Сознает ли месье Труайя, что это он рассуждает о произведениях гениального поэта, одного их двух лучших величайших поэтов России? Даже и юношеский «Хаджи Абрек», по мнению Труайя «сочинение мятежное и выспренное», заслужил высокую оценку Пушкина (если принимать вполне вероятное предание).
Грустно было бы, коли доподлинно, согласно оценке «Лермонтовской энциклопедии», работа Труайя была «итогом изучения судьбы и творчества Лермонтова во Франции». По счастью, это не так: нам случилось читать, об отдельных лермонтовских вещах, гораздо более серьезные и трезвые суждения французских специалистов.
Отметим несколько мелких погрешностей перевода: Закаревский вместо Закревский (имя соученика Лермонтова по Московскому университету; у Труайя оно дано правильно). Пушкин был сослан не на Кавказ, а в Молдавию (но это уж – ошибка автора книги, а не переводчика). Большое у нас недоумение вызывает ссылка у Труайя на некую «мадам Хитрово», жаловавшуюся Бенкендорфу на стихи «На смерть поэта». Вряд ли речь может идти об Елизавете Михайловне Хитрово, пламенной поклоннице Пушкина и покровительнице Лермонтова в начале его поэтической карьеры; а это – единственная Хитрово, упоминаемая в цитированной выше «Лермонтовской энциклопедии». Если была другая еще, – странно, что о ней там умолчано…

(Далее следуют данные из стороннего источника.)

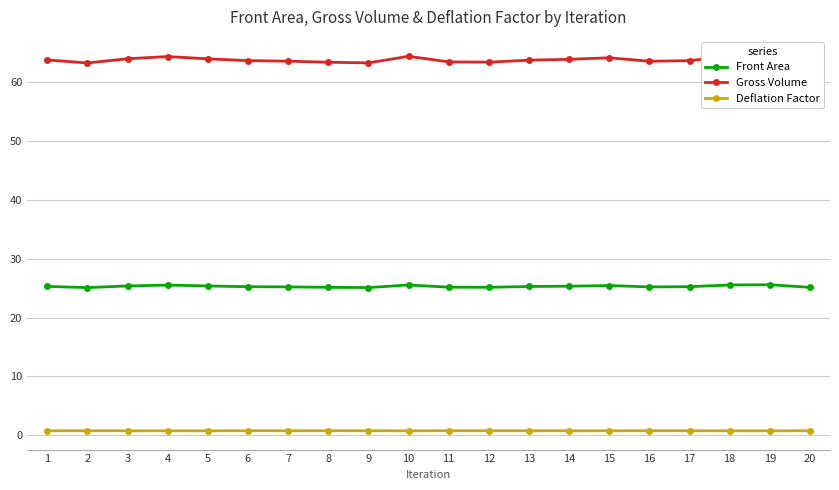

Which label corresponds to the largest value in the chart?

19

А уж что до того, будто Михаил Юрьевич «напивался как свинья» и «вел себя по-хамски» – тут вопрос не столько о фактах, как о подходе (нам лично такой подход кажется недопустимым и возмутительным, в применении к такому человеку).
Любопытна враждебная оценка Лермонтова декабристами, на коей подробно останавливается Труайя. Думаем, что оная делает только честь автору бессмертных поэм и дивных лирических стихов, дорогого сердцу всякого искреннего русского патриота.
H. Troyat, «Marina Tsvetaeva» (Paris, 2001)
Автор предлагает нам очень сжатую, но в основном содержательную и точную биографию М. Цветаевой, которая, вероятно, может быть очень полезна для французов и других иностранцев, не владеющих русским языком, но интересующихся, в той или иной мере, русской литературой. На творчестве поэтессы он останавливается, главным образом, для иллюстрации ее жизни, и дает о нем только самое общее представление.
Книга (в 350 страниц) заслуживает, в целом, полного одобрения. Хотя и можно бы в ней все же подметить некоторые сомнительные детали. Например, Труайя однозначно называет мужа Цветаевой, Эфрона, евреем. Это вряд ли справедливо. Евреем он был наполовину, по отцу; мать же была русской дворянкой. Он был крещен в православие, так что не подвержен никаким административным ограничениям. Главное же, видимо, он сам смотрел на себя как на русского интеллигента, и не заметно, чтобы он в чем-то держался за связь с еврейским миром.
Относительно гибели младшей дочери Цветаевой, у читателя может возникнуть впечатление, что она ее одну отдала в детский дом, оставив старшую у себя. Но это не так: она отдала обеих, Ирину и Алю. Отдала в силу безвыходных материальных условий. Но потом, узнав, что Аля тяжело заболела, взяла ее домой и выходила. Ирина в тот момент было здорова. Сообщение, что она умерла, явилось для Марины Ивановны тяжелым (и неожиданным) ударом. Она себя тяжело винила; но вправе ли мы ее винить?
Хорошо выбран портрет Цветаевой на обложке книги: она на нем молодая и очаровательная, в расцвете сил и таланта… Такою и хочется себе ее представить, читая ее произведения или думая о ней.
О посмертных муках Гумилева
«Не бойтесь убивающих тело, душу же не могущих убить». Большевики могли расстрелять Гумилева; но не его поэзию. Она живет, и чем дальше, тем больше растет ее влияние. Как говорил Мицкевич:
Не только она повлияла на Багрицкого[467]
(об этом всегда говорят), да надо думать и на Тихонова[468] (скажем, в «Балладе о гвоздях»), но и на скольких еще! Взять хотя бы Сергея Маркова[469], который пишет несравненно слабей Гумилева, но так похоже на него, что иной стих просто трудно отличить от гумилевского.